Scientists who recently discovered that metallic lumps on the dark sea floor are generating oxygen have announced plans to study the deepest parts of Earth’s oceans to understand the strange phenomenon.
Their mission could “change the way we look at the possibility of life on other planets as well,” the researchers say.
The initial discovery puzzled marine scientists. It was previously accepted that plants could only produce oxygen in sunlight – in a process called photosynthesis.
If oxygen – a vital component of life – is created in the dark from clumps of metal, researchers believe the process could be happening on other planets, creating oxygen-rich environments where life could thrive.
Research leader, prof. Andrew Sweetman, explained: “We are already talking to experts at NASA who believe that dark oxygen could reshape our understanding of how life could be sustained on other planets without direct sunlight.
“We want to go there and figure out exactly what’s going on.”
The original discovery sparked a global scientific row – it was criticism of findings from some scientists and from deep-sea mining companies that plan to harvest precious metals from nodules on the seabed.
If oxygen is produced at these extreme depths, in complete darkness, it raises the question of what kind of life could survive and thrive on the sea floor, and what impact mining activities could have on that marine life.
This means that seabed mining companies and environmental organizations – some of whom have argued that the findings provide evidence that seabed mining plans should be halted – will be watching this new investigation closely.
The plan is to work in places where the seabed is deeper than 10 km (6.2 miles), using remotely controlled underwater equipment.
“We have instruments that can go to the deepest parts of the ocean,” explained prof. Sweetman. “We’re pretty confident that we’re going to find that it’s happening somewhere else, so we’re going to start looking at what’s causing it.”

| DATA UNDER STUDY |
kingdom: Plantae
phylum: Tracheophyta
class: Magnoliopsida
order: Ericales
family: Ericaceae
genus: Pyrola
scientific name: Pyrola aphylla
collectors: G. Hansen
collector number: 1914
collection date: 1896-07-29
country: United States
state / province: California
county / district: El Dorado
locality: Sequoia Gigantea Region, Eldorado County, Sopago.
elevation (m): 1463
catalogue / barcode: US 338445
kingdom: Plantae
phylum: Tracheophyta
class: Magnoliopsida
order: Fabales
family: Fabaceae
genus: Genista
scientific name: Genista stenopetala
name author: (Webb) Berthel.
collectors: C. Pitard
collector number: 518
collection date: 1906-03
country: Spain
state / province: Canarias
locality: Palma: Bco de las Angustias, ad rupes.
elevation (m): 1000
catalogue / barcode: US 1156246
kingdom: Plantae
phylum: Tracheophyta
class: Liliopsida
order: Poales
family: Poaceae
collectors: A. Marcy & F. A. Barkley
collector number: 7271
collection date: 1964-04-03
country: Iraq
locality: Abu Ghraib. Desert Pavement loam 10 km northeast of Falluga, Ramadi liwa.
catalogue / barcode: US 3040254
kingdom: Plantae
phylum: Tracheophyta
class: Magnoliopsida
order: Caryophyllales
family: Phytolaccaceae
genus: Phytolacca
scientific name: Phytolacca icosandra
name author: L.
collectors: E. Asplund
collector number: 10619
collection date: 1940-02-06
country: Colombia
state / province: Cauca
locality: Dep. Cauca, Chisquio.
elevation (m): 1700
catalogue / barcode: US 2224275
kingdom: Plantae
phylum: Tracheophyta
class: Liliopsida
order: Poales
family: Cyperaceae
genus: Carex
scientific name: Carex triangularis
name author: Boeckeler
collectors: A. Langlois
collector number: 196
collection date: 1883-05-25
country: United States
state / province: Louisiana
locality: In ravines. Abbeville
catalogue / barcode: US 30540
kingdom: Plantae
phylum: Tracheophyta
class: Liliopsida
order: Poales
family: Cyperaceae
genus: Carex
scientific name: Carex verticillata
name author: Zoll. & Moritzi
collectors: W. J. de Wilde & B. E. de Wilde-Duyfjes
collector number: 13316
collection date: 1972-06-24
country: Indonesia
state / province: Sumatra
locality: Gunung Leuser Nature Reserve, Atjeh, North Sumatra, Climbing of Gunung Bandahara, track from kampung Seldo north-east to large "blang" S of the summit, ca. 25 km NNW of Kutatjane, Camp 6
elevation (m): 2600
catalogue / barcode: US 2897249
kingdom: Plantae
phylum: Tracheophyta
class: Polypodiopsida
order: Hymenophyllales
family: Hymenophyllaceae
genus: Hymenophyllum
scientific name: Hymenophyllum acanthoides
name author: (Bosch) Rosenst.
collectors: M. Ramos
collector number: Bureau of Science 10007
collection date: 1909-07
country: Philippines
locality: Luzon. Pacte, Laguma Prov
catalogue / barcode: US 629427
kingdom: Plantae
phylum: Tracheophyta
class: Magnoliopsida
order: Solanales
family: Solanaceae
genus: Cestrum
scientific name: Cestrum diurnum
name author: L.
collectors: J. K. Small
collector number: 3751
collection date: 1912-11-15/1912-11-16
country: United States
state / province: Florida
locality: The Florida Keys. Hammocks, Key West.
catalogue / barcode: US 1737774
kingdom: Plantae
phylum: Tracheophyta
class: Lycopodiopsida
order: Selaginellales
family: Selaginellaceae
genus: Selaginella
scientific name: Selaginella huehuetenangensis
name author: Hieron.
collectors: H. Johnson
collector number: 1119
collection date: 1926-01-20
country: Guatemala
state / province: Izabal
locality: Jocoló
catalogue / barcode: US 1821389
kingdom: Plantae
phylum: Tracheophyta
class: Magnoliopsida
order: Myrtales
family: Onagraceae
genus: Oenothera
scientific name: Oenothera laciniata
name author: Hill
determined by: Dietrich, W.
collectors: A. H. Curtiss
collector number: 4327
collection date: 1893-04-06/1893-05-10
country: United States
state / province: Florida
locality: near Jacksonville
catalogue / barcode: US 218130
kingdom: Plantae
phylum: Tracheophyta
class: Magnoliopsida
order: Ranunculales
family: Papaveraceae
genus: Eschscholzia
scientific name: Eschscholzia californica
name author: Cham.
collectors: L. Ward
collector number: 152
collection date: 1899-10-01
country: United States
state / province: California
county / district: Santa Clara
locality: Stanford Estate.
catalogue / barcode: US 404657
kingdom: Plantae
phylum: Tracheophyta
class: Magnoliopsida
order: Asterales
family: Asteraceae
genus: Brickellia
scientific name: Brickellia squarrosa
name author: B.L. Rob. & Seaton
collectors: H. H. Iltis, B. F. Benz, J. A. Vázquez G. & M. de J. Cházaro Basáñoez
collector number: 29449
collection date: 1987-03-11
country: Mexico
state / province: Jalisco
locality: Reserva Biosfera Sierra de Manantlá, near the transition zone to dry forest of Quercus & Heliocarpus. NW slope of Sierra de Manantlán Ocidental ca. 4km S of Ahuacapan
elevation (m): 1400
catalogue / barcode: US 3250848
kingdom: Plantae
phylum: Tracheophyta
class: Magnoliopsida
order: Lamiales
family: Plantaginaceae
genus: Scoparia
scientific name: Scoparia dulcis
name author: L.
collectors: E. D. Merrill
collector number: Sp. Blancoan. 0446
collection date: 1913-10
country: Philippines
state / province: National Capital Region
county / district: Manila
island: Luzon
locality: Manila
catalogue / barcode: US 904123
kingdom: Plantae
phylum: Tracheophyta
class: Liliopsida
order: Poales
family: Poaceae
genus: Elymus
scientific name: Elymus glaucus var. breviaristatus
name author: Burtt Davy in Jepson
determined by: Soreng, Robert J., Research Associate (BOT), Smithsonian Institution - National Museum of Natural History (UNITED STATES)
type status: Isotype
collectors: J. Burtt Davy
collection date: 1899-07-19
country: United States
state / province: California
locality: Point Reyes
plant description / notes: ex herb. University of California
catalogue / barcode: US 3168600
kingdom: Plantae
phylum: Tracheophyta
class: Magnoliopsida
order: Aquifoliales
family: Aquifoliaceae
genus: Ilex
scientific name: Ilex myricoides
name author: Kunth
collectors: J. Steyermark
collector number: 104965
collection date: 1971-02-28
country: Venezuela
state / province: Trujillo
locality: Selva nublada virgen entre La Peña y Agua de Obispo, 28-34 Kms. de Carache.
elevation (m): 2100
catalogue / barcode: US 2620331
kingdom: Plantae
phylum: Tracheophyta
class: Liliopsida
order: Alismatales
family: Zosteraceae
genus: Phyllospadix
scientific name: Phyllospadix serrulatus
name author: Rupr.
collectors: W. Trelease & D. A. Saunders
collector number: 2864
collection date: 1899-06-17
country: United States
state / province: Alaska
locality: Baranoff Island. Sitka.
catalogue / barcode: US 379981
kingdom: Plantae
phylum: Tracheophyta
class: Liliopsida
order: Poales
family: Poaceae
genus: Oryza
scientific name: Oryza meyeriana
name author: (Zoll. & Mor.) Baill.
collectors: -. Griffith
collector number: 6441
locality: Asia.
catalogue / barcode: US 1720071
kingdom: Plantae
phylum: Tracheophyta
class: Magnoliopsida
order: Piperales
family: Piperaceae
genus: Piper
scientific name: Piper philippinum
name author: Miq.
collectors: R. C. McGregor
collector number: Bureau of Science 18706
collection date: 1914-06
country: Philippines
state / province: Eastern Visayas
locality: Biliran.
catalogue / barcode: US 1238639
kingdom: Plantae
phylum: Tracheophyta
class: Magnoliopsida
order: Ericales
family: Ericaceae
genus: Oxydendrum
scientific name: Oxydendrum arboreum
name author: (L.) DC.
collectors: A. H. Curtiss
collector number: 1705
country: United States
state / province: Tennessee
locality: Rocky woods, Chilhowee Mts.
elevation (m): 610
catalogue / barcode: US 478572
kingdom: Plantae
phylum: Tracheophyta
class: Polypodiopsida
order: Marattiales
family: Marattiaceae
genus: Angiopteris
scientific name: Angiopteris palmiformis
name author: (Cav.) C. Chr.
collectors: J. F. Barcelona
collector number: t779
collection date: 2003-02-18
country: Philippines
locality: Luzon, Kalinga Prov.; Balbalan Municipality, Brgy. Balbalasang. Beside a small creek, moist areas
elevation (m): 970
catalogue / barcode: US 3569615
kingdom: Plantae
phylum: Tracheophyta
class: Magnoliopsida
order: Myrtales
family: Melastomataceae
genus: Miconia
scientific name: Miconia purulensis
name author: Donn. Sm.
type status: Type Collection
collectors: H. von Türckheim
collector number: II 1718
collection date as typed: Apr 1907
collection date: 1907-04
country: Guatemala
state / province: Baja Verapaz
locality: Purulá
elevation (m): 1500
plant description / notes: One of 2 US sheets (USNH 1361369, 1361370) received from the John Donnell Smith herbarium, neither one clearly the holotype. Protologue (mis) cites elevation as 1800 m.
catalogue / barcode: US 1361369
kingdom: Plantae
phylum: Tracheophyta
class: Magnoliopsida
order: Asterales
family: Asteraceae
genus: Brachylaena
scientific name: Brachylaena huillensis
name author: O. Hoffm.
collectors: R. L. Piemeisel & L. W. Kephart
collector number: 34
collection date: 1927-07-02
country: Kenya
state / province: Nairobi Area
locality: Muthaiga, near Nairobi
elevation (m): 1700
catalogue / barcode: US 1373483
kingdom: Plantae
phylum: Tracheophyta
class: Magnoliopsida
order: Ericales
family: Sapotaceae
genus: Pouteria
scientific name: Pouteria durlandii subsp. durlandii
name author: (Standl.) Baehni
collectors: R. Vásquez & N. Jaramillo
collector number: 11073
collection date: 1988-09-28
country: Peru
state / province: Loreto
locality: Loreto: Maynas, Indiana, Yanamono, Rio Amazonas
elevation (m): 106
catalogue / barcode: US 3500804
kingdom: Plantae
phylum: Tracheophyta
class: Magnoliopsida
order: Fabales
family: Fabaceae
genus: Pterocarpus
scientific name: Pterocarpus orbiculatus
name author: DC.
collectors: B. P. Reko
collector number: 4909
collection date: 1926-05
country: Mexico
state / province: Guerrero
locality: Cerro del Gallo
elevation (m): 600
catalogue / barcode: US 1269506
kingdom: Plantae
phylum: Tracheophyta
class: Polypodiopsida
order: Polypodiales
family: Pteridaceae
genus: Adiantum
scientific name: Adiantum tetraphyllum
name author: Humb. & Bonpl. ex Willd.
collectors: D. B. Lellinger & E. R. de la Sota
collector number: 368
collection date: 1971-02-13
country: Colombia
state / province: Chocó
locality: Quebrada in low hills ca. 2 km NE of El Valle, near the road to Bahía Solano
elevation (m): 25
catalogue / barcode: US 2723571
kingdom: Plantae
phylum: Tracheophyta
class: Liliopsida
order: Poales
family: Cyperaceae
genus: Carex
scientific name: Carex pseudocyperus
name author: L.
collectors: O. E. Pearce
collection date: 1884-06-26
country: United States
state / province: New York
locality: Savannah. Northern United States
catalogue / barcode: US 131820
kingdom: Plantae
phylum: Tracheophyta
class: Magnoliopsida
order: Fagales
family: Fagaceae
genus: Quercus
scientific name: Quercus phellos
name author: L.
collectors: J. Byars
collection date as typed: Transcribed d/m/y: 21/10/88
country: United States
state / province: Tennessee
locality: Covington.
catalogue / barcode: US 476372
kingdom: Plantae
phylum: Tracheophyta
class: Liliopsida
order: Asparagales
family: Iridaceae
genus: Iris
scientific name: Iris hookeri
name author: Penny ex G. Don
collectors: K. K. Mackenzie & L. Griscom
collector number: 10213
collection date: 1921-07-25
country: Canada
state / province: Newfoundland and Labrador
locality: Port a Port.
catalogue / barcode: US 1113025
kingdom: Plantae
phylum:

| EXERCISE REQUIREMENTS |
In the text about oxygen on the sea floor, why did the first discovery puzzle marine scientists? Answer in one to three sentences.

| ANSWER BOX |
It had been accepted that plants could make oxygen only in sunlight, through photosynthesis. The metallic lumps were producing oxygen on the dark sea floor, with no sunlight at all.